J'ai été subjuguée par la vision qu'essaie de rendre compte Stephen Markley lorsque nous sommes sous l'effet de stupéfiants, je comprenais et ressentais comme si j'avais moi-même ingurgité toute cette drogue : « Bill courut jusqu'au grillage, les bras comme des pistons, les poumons aussi gonflés que des ballons dirigeables. Il courut sous le regard attentif de son Léviathan, cette créature opaque qui ne connaissait que l'autorité et la faim, et qu'on ne peut pas voir si on n'est pas sous l'effet bénéfique de trois types de substances différentes parce que la regarder c'est la manquer. Tournez les yeux dans sa direction et elle retrouve son état gazeux. Elle fixait Bill avec curiosité, trente-sept millions d'yeux-microscopes disséquant la surface du pays nu. Il empoigna le grillage, grimpa au sommet et passa par-dessus. Il atterrit en roulant, des brins d'herbe se collèrent à ses coudes, il se remit debout puis il sprinta vers le terrain. Il franchit la surface en polyuréthane noir et ses tennis foulèrent l'herbe sèche. Il se plia en deux, baissa les mains et lança les jambes vers l'arrière en une roulade désordonnée. Il était un accélérateur de particules qui précipitait des protons et des neutrons les uns contre les autres. Il voyait les électrons se faufiler entre les réalités, il goûtait les fantômes quantiques. Et il atterrit sur le cul. le ciel tournoyait et la Chose disparut, rejoignit les étoiles et le carbone. C'était génial. Il fit des anges dans la poussière comme si c'était de la neige. Il rit sans s'arrêter. »
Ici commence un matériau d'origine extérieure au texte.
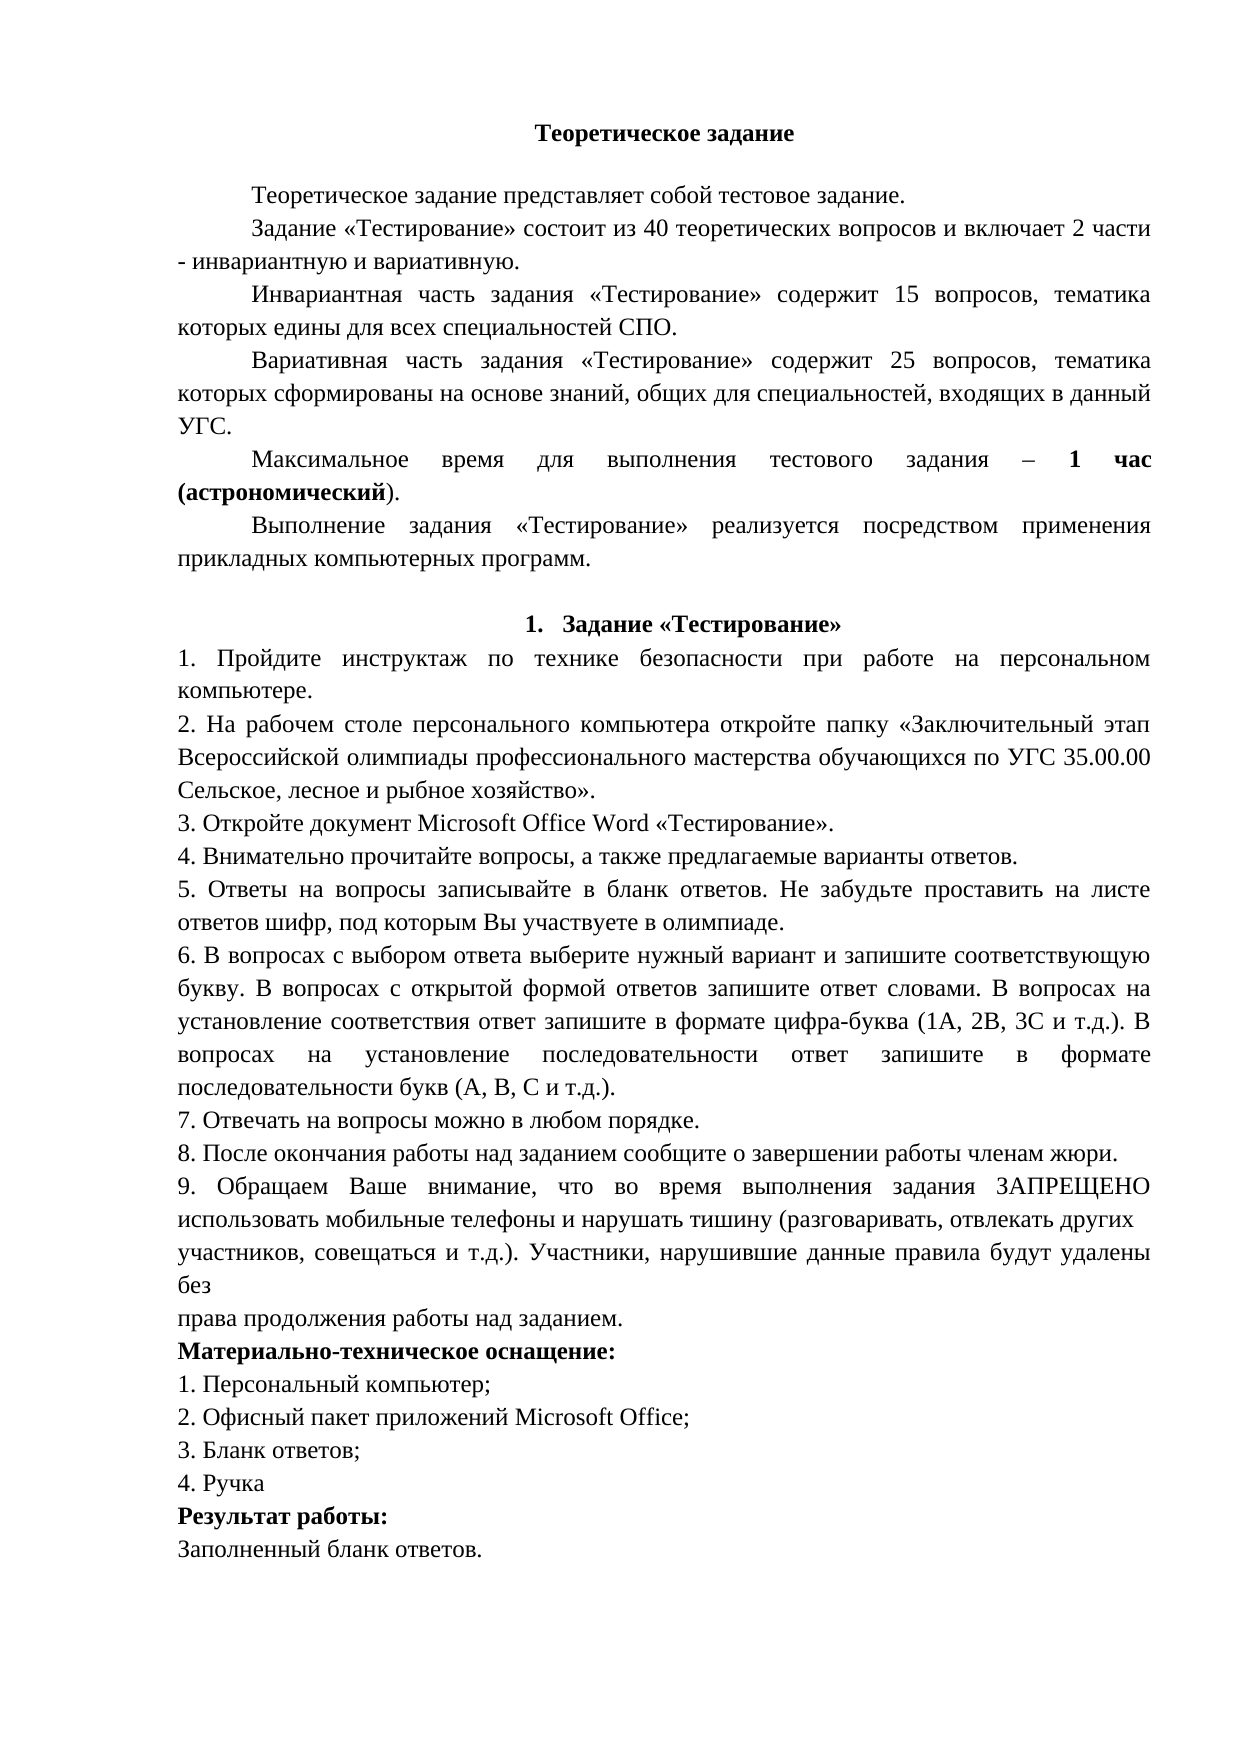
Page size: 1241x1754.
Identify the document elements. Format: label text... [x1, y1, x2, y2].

text Инвариантная часть задания «Тестирование» содержит 15 вопросов, тематика которых едины для всех специальностей СПО. [177, 279, 1152, 341]
text 1. Персональный компьютер; [177, 1369, 1152, 1398]
text Теоретическое задание [177, 118, 1152, 147]
list Задание «Тестирование» [215, 609, 1152, 638]
text Выполнение задания «Тестирование» реализуется посредством применения прикладных компьютерных программ. [177, 511, 1152, 572]
text 4. Внимательно прочитайте вопросы, а также предлагаемые варианты ответов. [177, 841, 1152, 869]
text Заполненный бланк ответов. [177, 1534, 1152, 1563]
text 5. Ответы на вопросы записывайте в бланк ответов. Не забудьте проставить на листе ответов шифр, под которым Вы участвуете в олимпиаде. [177, 874, 1152, 936]
text 2. Офисный пакет приложений Microsoft Office; [177, 1402, 1152, 1431]
text Теоретическое задание представляет собой тестовое задание. [177, 180, 1152, 209]
text Результат работы: [177, 1501, 1152, 1530]
text Вариативная часть задания «Тестирование» содержит 25 вопросов, тематика которых сформированы на основе знаний, общих для специальностей, входящих в данный УГС. [177, 345, 1152, 440]
text 6. В вопросах с выбором ответа выберите нужный вариант и запишите соответствующую букву. В вопросах с открытой формой ответов запишите ответ словами. В вопросах на установление соответствия ответ запишите в формате цифра-буква (1А, 2В, 3С и т.д.). В вопросах на установление последовательности ответ запишите в формате последовательности букв (А, В, С и т.д.). [177, 940, 1152, 1101]
text Материально-техническое оснащение: [177, 1336, 1152, 1365]
text 9. Обращаем Ваше внимание, что во время выполнения задания ЗАПРЕЩЕНО использовать мобильные телефоны и нарушать тишину (разговаривать, отвлекать других [177, 1171, 1152, 1233]
text 7. Отвечать на вопросы можно в любом порядке. [177, 1105, 1152, 1134]
text Максимальное время для выполнения тестового задания – 1 час (астрономический). [177, 444, 1152, 506]
text участников, совещаться и т.д.). Участники, нарушившие данные правила будут удалены без [177, 1237, 1152, 1299]
text 3. Откройте документ Microsoft Office Word «Тестирование». [177, 808, 1152, 836]
text Задание «Тестирование» состоит из 40 теоретических вопросов и включает 2 части - инвариантную и вариативную. [177, 213, 1152, 275]
text 4. Ручка [177, 1468, 1152, 1497]
text права продолжения работы над заданием. [177, 1303, 1152, 1332]
text 3. Бланк ответов; [177, 1435, 1152, 1464]
text 2. На рабочем столе персонального компьютера откройте папку «Заключительный этап Всероссийской олимпиады профессионального мастерства обучающихся по УГС 35.00.00 Сельское, лесное и рыбное хозяйство». [177, 709, 1152, 803]
text 8. После окончания работы над заданием сообщите о завершении работы членам жюри. [177, 1138, 1152, 1167]
text 1. Пройдите инструктаж по технике безопасности при работе на персональном компьютере. [177, 643, 1152, 704]
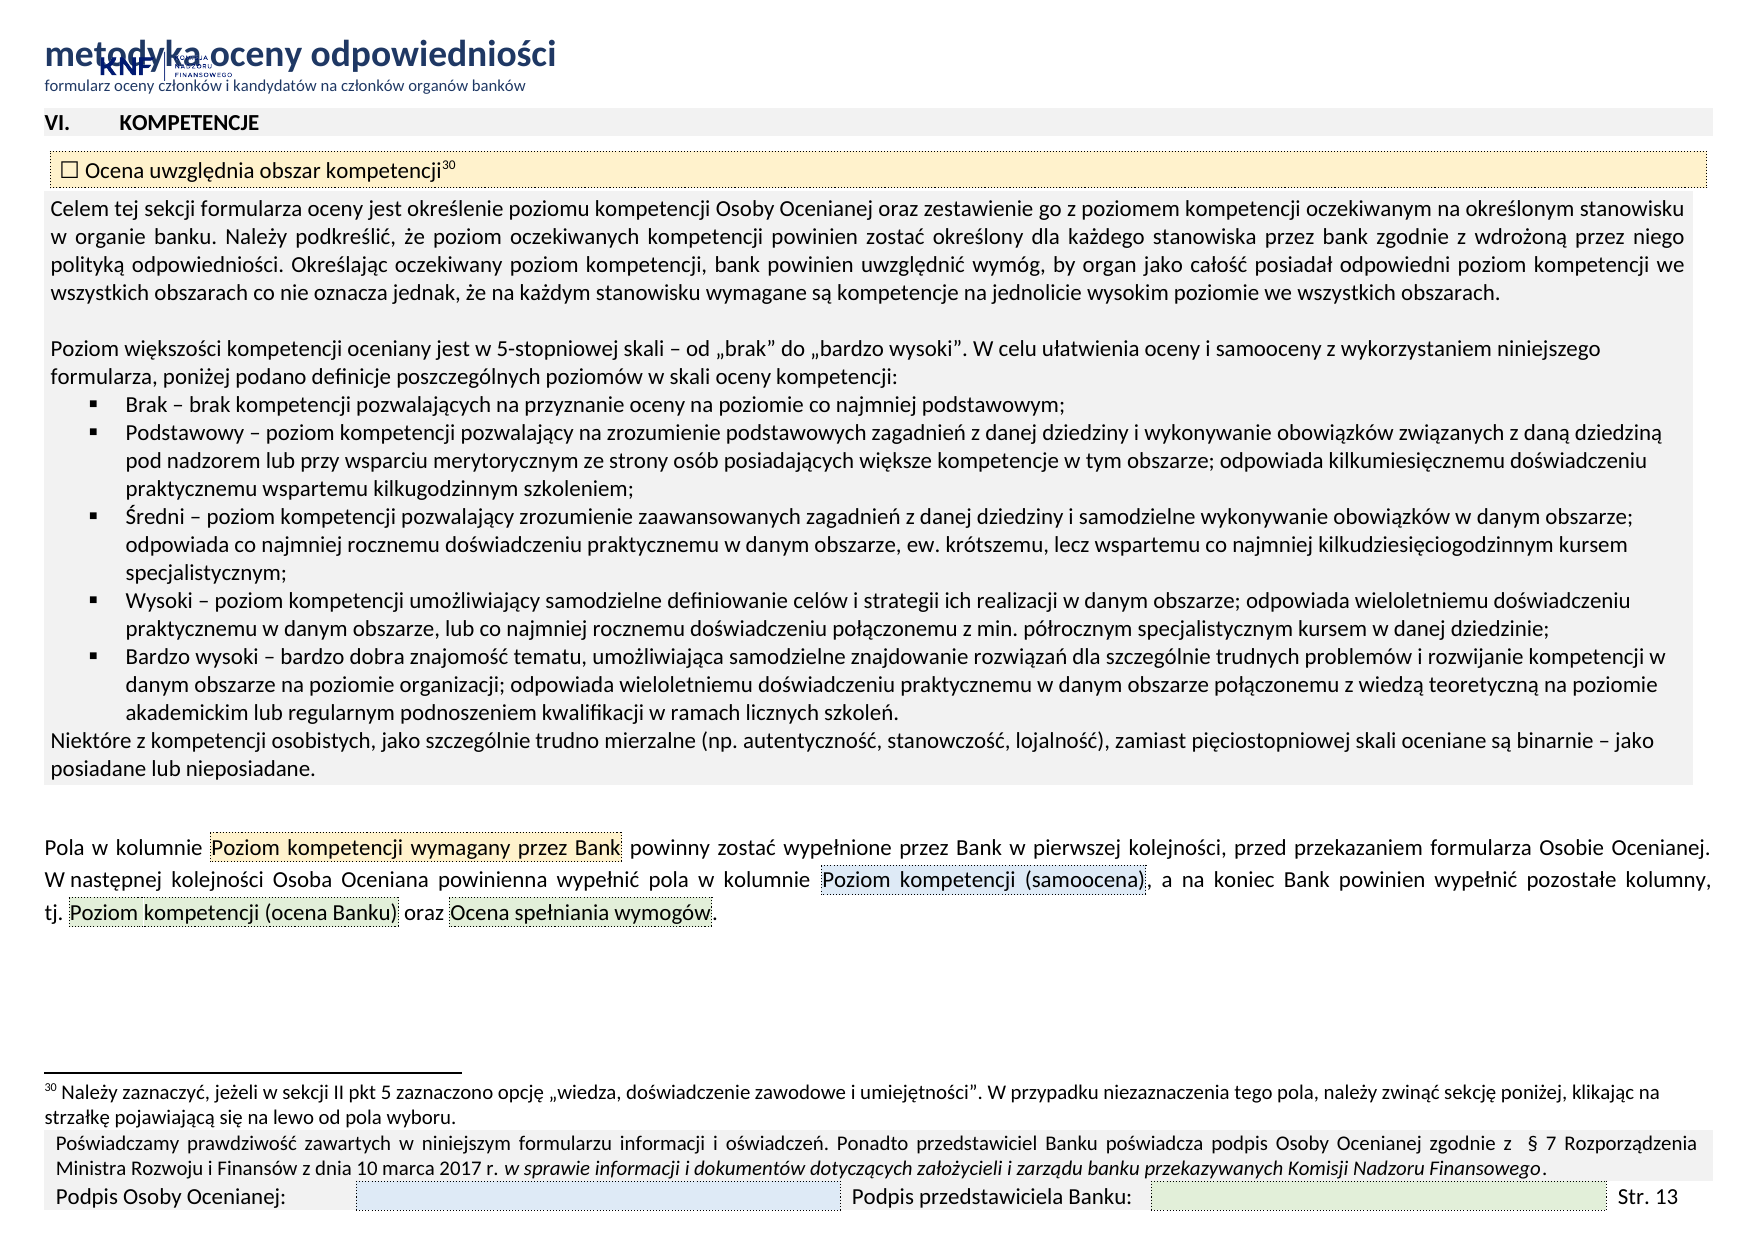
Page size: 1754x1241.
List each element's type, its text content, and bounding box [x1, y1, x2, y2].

subtitle Ocena uwzględnia obszar kompetencji [50, 151, 1707, 188]
text Pola w kolumnie Poziom kompetencji wymagany przez Bank powinny zostać wypełnione przez Bank w pierwszej kolejności, przed przekazaniem formularza Osobie Ocenianej. W następnej kolejności Osoba Oceniana powinienna wypełnić pola w kolumnie Poziom kompetencji (samoocena), a na koniec Bank powinien wypełnić pozostałe kolumny, tj. Poziom kompetencji (ocena Banku) oraz Ocena spełniania wymogów. [44, 832, 1713, 927]
table_header Celem tej sekcji formularza oceny jest określenie poziomu kompetencji Osoby Ocenianej oraz zestawienie go z poziomem kompetencji oczekiwanym na określonym stanowisku w organie banku. Należy podkreślić, że poziom oczekiwanych kompetencji powinien zostać określony dla każdego stanowiska przez bank zgodnie z wdrożoną przez niego polityką odpowiedniości. Określając oczekiwany poziom kompetencji, bank powinien uwzględnić wymóg, by organ jako całość posiadał odpowiedni poziom kompetencji we wszystkich obszarach co nie oznacza jednak, że na każdym stanowisku wymagane są kompetencje na jednolicie wysokim poziomie we wszystkich obszarach. Poziom większości kompetencji oceniany jest w 5-stopniowej skali – od „brak” do „bardzo wysoki”. W celu ułatwienia oceny i samooceny z wykorzystaniem niniejszego formularza, poniżej podano definicje poszczególnych poziomów w skali oceny kompetencji: Brak – brak kompetencji pozwalających na przyznanie oceny na poziomie co najmniej podstawowym; Podstawowy – poziom kompetencji pozwalający na zrozumienie podstawowych zagadnień z danej dziedziny i wykonywanie obowiązków związanych z daną dziedziną pod nadzorem lub przy wsparciu merytorycznym ze strony osób posiadających większe kompetencje w tym obszarze; odpowiada kilkumiesięcznemu doświadczeniu praktycznemu wspartemu kilkugodzinnym szkoleniem; Średni – poziom kompetencji pozwalający zrozumienie zaawansowanych zagadnień z danej dziedziny i samodzielne wykonywanie obowiązków w danym obszarze; odpowiada co najmniej rocznemu doświadczeniu praktycznemu w danym obszarze, ew. krótszemu, lecz wspartemu co najmniej kilkudziesięciogodzinnym kursem specjalistycznym; Wysoki – poziom kompetencji umożliwiający samodzielne definiowanie celów i strategii ich realizacji w danym obszarze; odpowiada wieloletniemu doświadczeniu praktycznemu w danym obszarze, lub co najmniej rocznemu doświadczeniu połączonemu z min. półrocznym specjalistycznym kursem w danej dziedzinie; Bardzo wysoki – bardzo dobra znajomość tematu, umożliwiająca samodzielne znajdowanie rozwiązań dla szczególnie trudnych problemów i rozwijanie kompetencji w danym obszarze na poziomie organizacji; odpowiada wieloletniemu doświadczeniu praktycznemu w danym obszarze połączonemu z wiedzą teoretyczną na poziomie akademickim lub regularnym podnoszeniem kwalifikacji w ramach licznych szkoleń. Niektóre z kompetencji osobistych, jako szczególnie trudno mierzalne (np. autentyczność, stanowczość, lojalność), zamiast pięciostopniowej skali oceniane są binarnie – jako posiadane lub nieposiadane. [44, 191, 1693, 785]
list Kompetencje [44, 108, 1713, 136]
picture [96, 44, 234, 86]
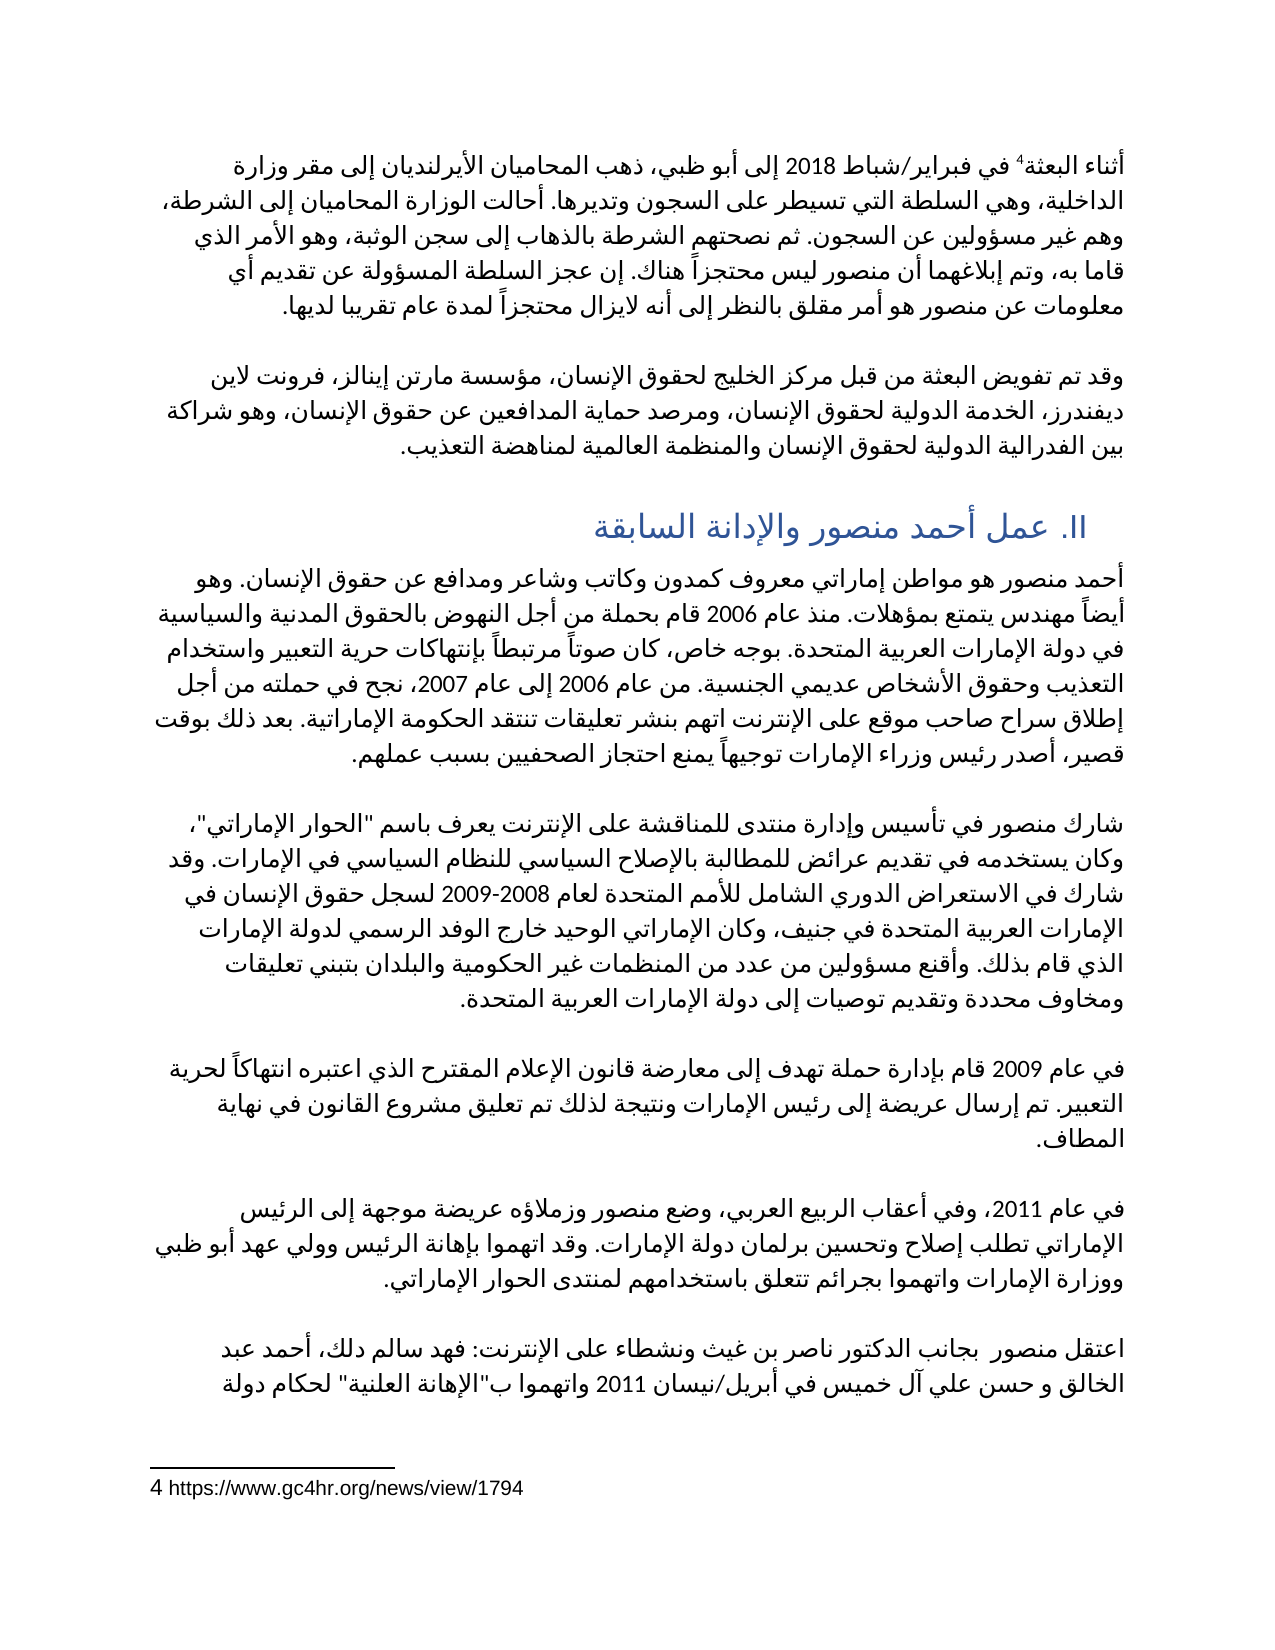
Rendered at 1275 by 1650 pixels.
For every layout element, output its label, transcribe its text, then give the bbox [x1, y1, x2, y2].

text أحمد منصور هو مواطن إماراتي معروف كمدون وكاتب وشاعر ومدافع عن حقوق الإنسان. وهو أيضاً مهندس يتمتع بمؤهلات. منذ عام 2006 قام بحملة من أجل النهوض بالحقوق المدنية والسياسية في دولة الإمارات العربية المتحدة. بوجه خاص، كان صوتاً مرتبطاً بإنتهاكات حرية التعبير واستخدام التعذيب وحقوق الأشخاص عديمي الجنسية. من عام 2006 إلى عام 2007، نجح في حملته من أجل إطلاق سراح صاحب موقع على الإنترنت اتهم بنشر تعليقات تنتقد الحكومة الإماراتية. بعد ذلك بوقت قصير، أصدر رئيس وزراء الإمارات توجيهاً يمنع احتجاز الصحفيين بسبب عملهم. [150, 563, 1125, 769]
subtitle عمل أحمد منصور والإدانة السابقة [150, 507, 1087, 545]
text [150, 1333, 1125, 1399]
text في عام 2011، وفي أعقاب الربيع العربي، وضع منصور وزملاؤه عريضة موجهة إلى الرئيس الإماراتي تطلب إصلاح وتحسين برلمان دولة الإمارات. وقد اتهموا بإهانة الرئيس وولي عهد أبو ظبي ووزارة الإمارات واتهموا بجرائم تتعلق باستخدامهم لمنتدى الحوار الإماراتي. [150, 1193, 1125, 1294]
text أثناء البعثة في فبراير/شباط 2018 إلى أبو ظبي، ذهب المحاميان الأيرلنديان إلى مقر وزارة الداخلية، وهي السلطة التي تسيطر على السجون وتديرها. أحالت الوزارة المحاميان إلى الشرطة، وهم غير مسؤولين عن السجون. ثم نصحتهم الشرطة بالذهاب إلى سجن الوثبة، وهو الأمر الذي قاما به، وتم إبلاغهما أن منصور ليس محتجزاً هناك. إن عجز السلطة المسؤولة عن تقديم أي معلومات عن منصور هو أمر مقلق بالنظر إلى أنه لايزال محتجزاً لمدة عام تقريبا لديها. [150, 150, 1125, 321]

J'ai aimé plonger dans ce gros roman ; j'ai trouvé magistrale l'ambition de l'auteur de vouloir à la fois sonder les tréfonds de l'âme humaine et d'expliquer l'histoire politique, sociale, économique des Etats-Unis, sans pour autant se poser en donneur de leçon. J'ai trouvé incroyable sa manière de nous faire parcourir ce lieu et nous faire toucher du doigt ces nombreux sujets selon le regard et l'avis des quatre personnages, selon des facettes et des angles totalement différents. Je termine ce livre, repue et rassasiée ! Oui, la littérature américaine ne cesse de me nourrir.